:: GIVEN INFORMATION ::

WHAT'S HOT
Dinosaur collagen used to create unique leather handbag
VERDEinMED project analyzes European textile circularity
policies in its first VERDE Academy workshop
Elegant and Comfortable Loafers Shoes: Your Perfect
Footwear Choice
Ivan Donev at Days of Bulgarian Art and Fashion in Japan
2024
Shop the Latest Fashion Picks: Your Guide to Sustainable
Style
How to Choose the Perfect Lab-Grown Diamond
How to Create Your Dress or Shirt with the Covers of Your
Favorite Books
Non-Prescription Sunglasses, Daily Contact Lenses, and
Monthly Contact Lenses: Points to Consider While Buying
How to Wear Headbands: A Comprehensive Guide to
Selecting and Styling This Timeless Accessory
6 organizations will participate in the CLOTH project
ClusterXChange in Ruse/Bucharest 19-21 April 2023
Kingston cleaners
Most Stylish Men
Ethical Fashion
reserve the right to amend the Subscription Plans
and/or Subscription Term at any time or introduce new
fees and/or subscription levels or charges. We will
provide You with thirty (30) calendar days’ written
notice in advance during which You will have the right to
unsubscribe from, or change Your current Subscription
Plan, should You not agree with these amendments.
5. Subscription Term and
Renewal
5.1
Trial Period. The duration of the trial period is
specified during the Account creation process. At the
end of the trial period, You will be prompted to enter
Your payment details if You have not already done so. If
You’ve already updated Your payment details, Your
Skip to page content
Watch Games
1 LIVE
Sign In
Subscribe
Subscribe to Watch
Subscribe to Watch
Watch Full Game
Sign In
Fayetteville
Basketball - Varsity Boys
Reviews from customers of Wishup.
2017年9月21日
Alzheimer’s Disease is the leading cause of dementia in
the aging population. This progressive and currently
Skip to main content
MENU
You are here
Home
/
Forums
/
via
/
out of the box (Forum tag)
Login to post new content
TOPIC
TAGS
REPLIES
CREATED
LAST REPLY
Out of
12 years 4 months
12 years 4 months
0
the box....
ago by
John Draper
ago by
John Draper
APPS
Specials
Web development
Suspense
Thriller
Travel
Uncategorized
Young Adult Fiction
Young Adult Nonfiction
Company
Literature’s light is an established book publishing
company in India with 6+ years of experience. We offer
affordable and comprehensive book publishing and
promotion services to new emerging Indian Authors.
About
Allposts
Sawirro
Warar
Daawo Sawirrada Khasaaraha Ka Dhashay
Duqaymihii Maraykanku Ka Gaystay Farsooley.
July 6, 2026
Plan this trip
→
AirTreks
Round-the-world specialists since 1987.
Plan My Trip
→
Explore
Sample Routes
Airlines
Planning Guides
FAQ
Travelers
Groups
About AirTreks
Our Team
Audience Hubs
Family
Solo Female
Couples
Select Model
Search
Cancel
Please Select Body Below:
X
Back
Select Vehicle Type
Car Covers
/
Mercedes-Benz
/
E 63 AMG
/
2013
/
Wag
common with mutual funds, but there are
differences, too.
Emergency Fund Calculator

:::

REQUIRED WORK
All entries must be repeated exactly.

PROBLEM SOLUTION
WHAT'S HOT
Dinosaur collagen used to create unique leather handbag
VERDEinMED project analyzes European textile circularity
policies in its first VERDE Academy workshop
Elegant and Comfortable Loafers Shoes: Your Perfect
Footwear Choice
Ivan Donev at Days of Bulgarian Art and Fashion in Japan
2024
Shop the Latest Fashion Picks: Your Guide to Sustainable
Style
How to Choose the Perfect Lab-Grown Diamond
How to Create Your Dress or Shirt with the Covers of Your
Favorite Books
Non-Prescription Sunglasses, Daily Contact Lenses, and
Monthly Contact Lenses: Points to Consider While Buying
How to Wear Headbands: A Comprehensive Guide to
Selecting and Styling This Timeless Accessory
6 organizations will participate in the CLOTH project
ClusterXChange in Ruse/Bucharest 19-21 April 2023
Kingston cleaners
Most Stylish Men
Ethical Fashion
reserve the right to amend the Subscription Plans
and/or Subscription Term at any time or introduce new
fees and/or subscription levels or charges. We will
provide You with thirty (30) calendar days’ written
notice in advance during which You will have the right to
unsubscribe from, or change Your current Subscription
Plan, should You not agree with these amendments.
5. Subscription Term and
Renewal
5.1
Trial Period. The duration of the trial period is
specified during the Account creation process. At the
end of the trial period, You will be prompted to enter
Your payment details if You have not already done so. If
You’ve already updated Your payment details, Your
Skip to page content
Watch Games
1 LIVE
Sign In
Subscribe
Subscribe to Watch
Subscribe to Watch
Watch Full Game
Sign In
Fayetteville
Basketball - Varsity Boys
Reviews from customers of Wishup.
2017年9月21日
Alzheimer’s Disease is the leading cause of dementia in
the aging population. This progressive and currently
Skip to main content
MENU
You are here
Home
/
Forums
/
via
/
out of the box (Forum tag)
Login to post new content
TOPIC
TAGS
REPLIES
CREATED
LAST REPLY
Out of
12 years 4 months
12 years 4 months
0
the box....
ago by
John Draper
ago by
John Draper
APPS
Specials
Web development
Suspense
Thriller
Travel
Uncategorized
Young Adult Fiction
Young Adult Nonfiction
Company
Literature’s light is an established book publishing
company in India with 6+ years of experience. We offer
affordable and comprehensive book publishing and
promotion services to new emerging Indian Authors.
About
Allposts
Sawirro
Warar
Daawo Sawirrada Khasaaraha Ka Dhashay
Duqaymihii Maraykanku Ka Gaystay Farsooley.
July 6, 2026
Plan this trip
→
AirTreks
Round-the-world specialists since 1987.
Plan My Trip
→
Explore
Sample Routes
Airlines
Planning Guides
FAQ
Travelers
Groups
About AirTreks
Our Team
Audience Hubs
Family
Solo Female
Couples
Select Model
Search
Cancel
Please Select Body Below:
X
Back
Select Vehicle Type
Car Covers
/
Mercedes-Benz
/
E 63 AMG
/
2013
/
Wag
common with mutual funds, but there are
differences, too.
Emergency Fund Calculator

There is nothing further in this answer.